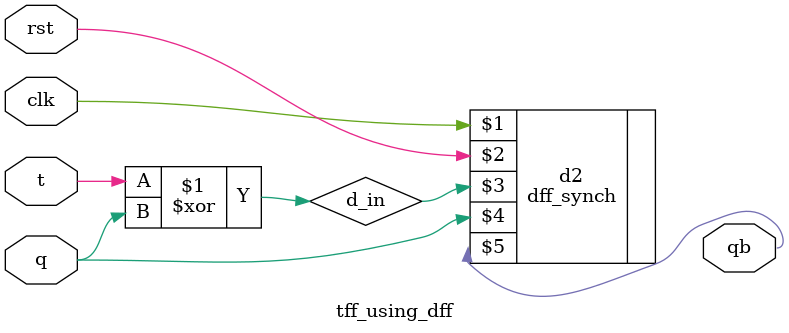
<source format=v>
module tff_using_dff(clk,rst,t,q,qb);
input clk,rst,t;
inout q;
output qb;
wire d_in;
xor d1(d_in,t,q);
dff_synch d2(clk,rst,d_in,q,qb);
endmodule

</source>
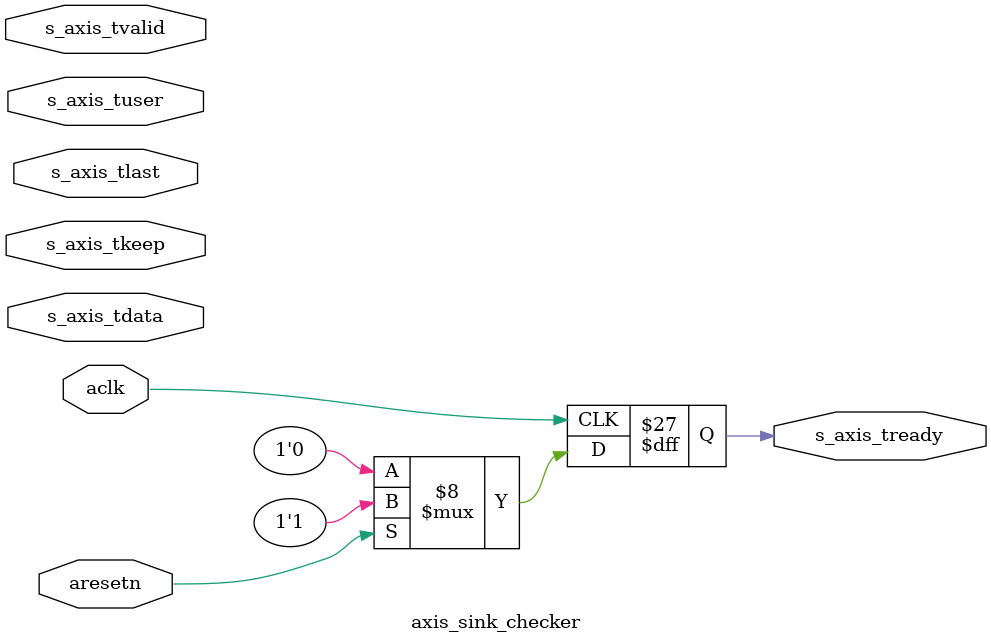
<source format=v>
`timescale 1ns/1ps

module axis_sink_checker #(
    parameter integer DATA_W = 32,
    parameter integer KEEP_W = (DATA_W/8),
    parameter integer USER_W = 1
)(
    input  wire                 aclk,
    input  wire                 aresetn,

    input  wire                 s_axis_tvalid,
    output reg                  s_axis_tready,
    input  wire [DATA_W-1:0]    s_axis_tdata,
    input  wire [KEEP_W-1:0]    s_axis_tkeep,
    input  wire                 s_axis_tlast,
    input  wire [USER_W-1:0]    s_axis_tuser
);
    // 간단한 백프레셔: 몇 사이클마다 ready 토글
    reg [3:0] rdy_div;

    // 수신 카운터/프레임 카운터
    reg [31:0] beat_rcv;
    reg [31:0] frame_rcv;

    always @(posedge aclk) begin
        if (!aresetn) begin
            rdy_div      <= 4'd0;
            s_axis_tready<= 1'b0;
            beat_rcv     <= 32'd0;
            frame_rcv    <= 32'd0;
        end else begin
            rdy_div <= rdy_div + 1;
            // 1/2 duty로 backpressure (테스트 목적)
            // s_axis_tready <= rdy_div[0];
            s_axis_tready <= 1;

            if (s_axis_tvalid && s_axis_tready) begin
                beat_rcv <= beat_rcv + 1;
                if (s_axis_tlast) begin
                    frame_rcv <= frame_rcv + 1;
                    // 시뮬에서 확인용: 프레임 종료 표시
                    // synthesis translate_off
                    $display("[%0t] Frame %0d received, total beats=%0d, data(last)=0x%08x keep=0x%0x user=0x%0x",
                        $time, frame_rcv, beat_rcv+1, s_axis_tdata, s_axis_tkeep, s_axis_tuser);
                    // synthesis translate_on
                    beat_rcv <= 32'd0;
                end
            end
        end
    end
endmodule

</source>
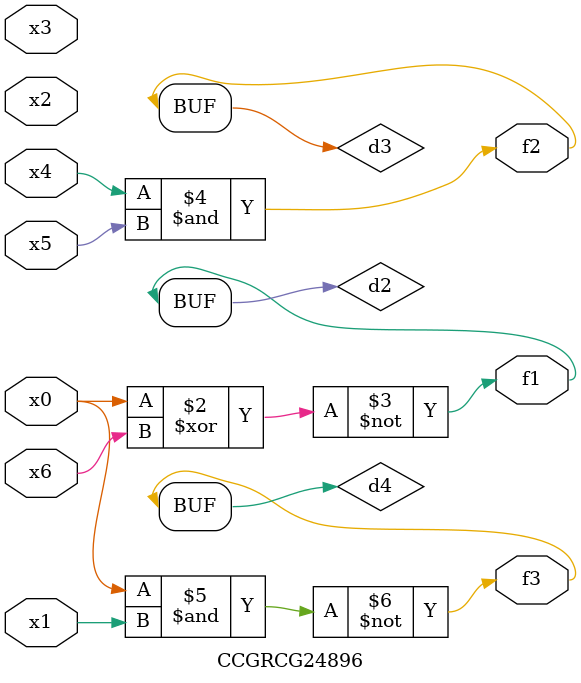
<source format=v>
module CCGRCG24896(
	input x0, x1, x2, x3, x4, x5, x6,
	output f1, f2, f3
);

	wire d1, d2, d3, d4;

	nor (d1, x0);
	xnor (d2, x0, x6);
	and (d3, x4, x5);
	nand (d4, x0, x1);
	assign f1 = d2;
	assign f2 = d3;
	assign f3 = d4;
endmodule

</source>
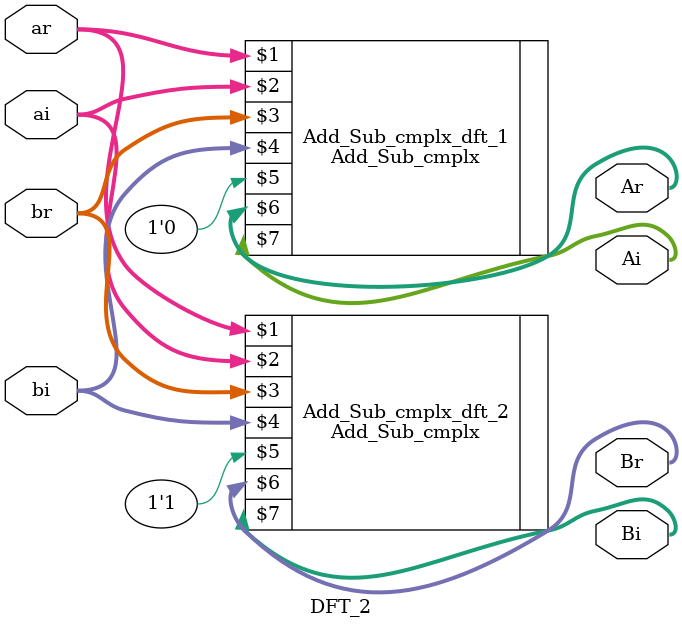
<source format=v>
`timescale 1ns / 1ps


module DFT_2 #(parameter N=32)(ar,ai,br,bi,Ar,Ai,Br,Bi);
input [N-1:0]ar,ai,br,bi;
output [N:0]Ar,Ai,Br,Bi;
Add_Sub_cmplx #(N)   Add_Sub_cmplx_dft_1 (ar,ai,br,bi,1'b0,Ar,Ai);
Add_Sub_cmplx #(N)   Add_Sub_cmplx_dft_2 (ar,ai,br,bi,1'b1,Br,Bi);
endmodule


</source>
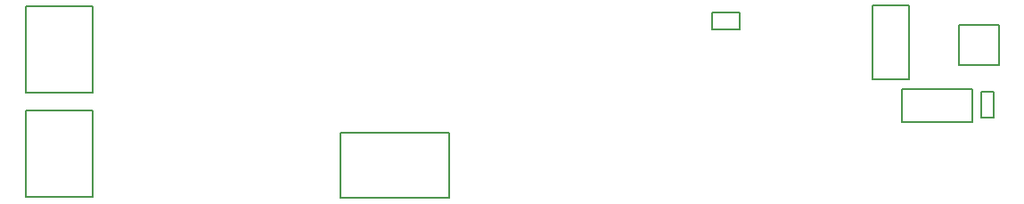
<source format=gbr>
%TF.GenerationSoftware,Altium Limited,Altium Designer,22.2.1 (43)*%
G04 Layer_Color=16777215*
%FSLAX26Y26*%
%MOIN*%
%TF.SameCoordinates,49CA406D-FE3E-4379-A0B2-47437619DC98*%
%TF.FilePolarity,Positive*%
%TF.FileFunction,Other,Top_Courtyard*%
%TF.Part,Single*%
G01*
G75*
%TA.AperFunction,NonConductor*%
%ADD129C,0.007874*%
D129*
X3403110Y323582D02*
X3666890Y323582D01*
X3403110Y323582D02*
X3403111Y446418D01*
X3666890Y446418D01*
X3666890Y323582D01*
X3291102Y757918D02*
X3428898Y757917D01*
X3291102Y757918D02*
X3291103Y482082D01*
X3428897Y482082D01*
X3428898Y757917D01*
X3764409Y535591D02*
X3764409Y684410D01*
X3615590Y684410D02*
X3764409Y684410D01*
X3615590Y535590D02*
Y684410D01*
Y535590D02*
X3764409Y535591D01*
X3697213Y437362D02*
X3744457Y437362D01*
X3697213Y437362D02*
X3697214Y338937D01*
X3744457D01*
X3744457Y437362D01*
X2796063Y668402D02*
X2796063Y731394D01*
X2693700Y731394D02*
X2796063Y731394D01*
X2693700Y668401D02*
Y731394D01*
Y668401D02*
X2796063Y668402D01*
X1707362Y37953D02*
Y282048D01*
X1302638Y282047D02*
X1707362Y282048D01*
X1302638Y37953D02*
X1302638Y282047D01*
X1302638Y37953D02*
X1707362Y37953D01*
X124016Y432598D02*
X375984D01*
Y757402D01*
X124016D02*
X375984D01*
X124016Y432598D02*
Y757402D01*
Y42598D02*
X375984D01*
Y367402D01*
X124016D02*
X375984D01*
X124016Y42598D02*
Y367402D01*
%TF.MD5,32b42ecf550dfe6be91c3f9c1358fd68*%
M02*

</source>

########

Filter the records above for lines with "integer".

    parameter integer DATA_W = 32,
    parameter integer KEEP_W = (DATA_W/8),
    parameter integer USER_W = 1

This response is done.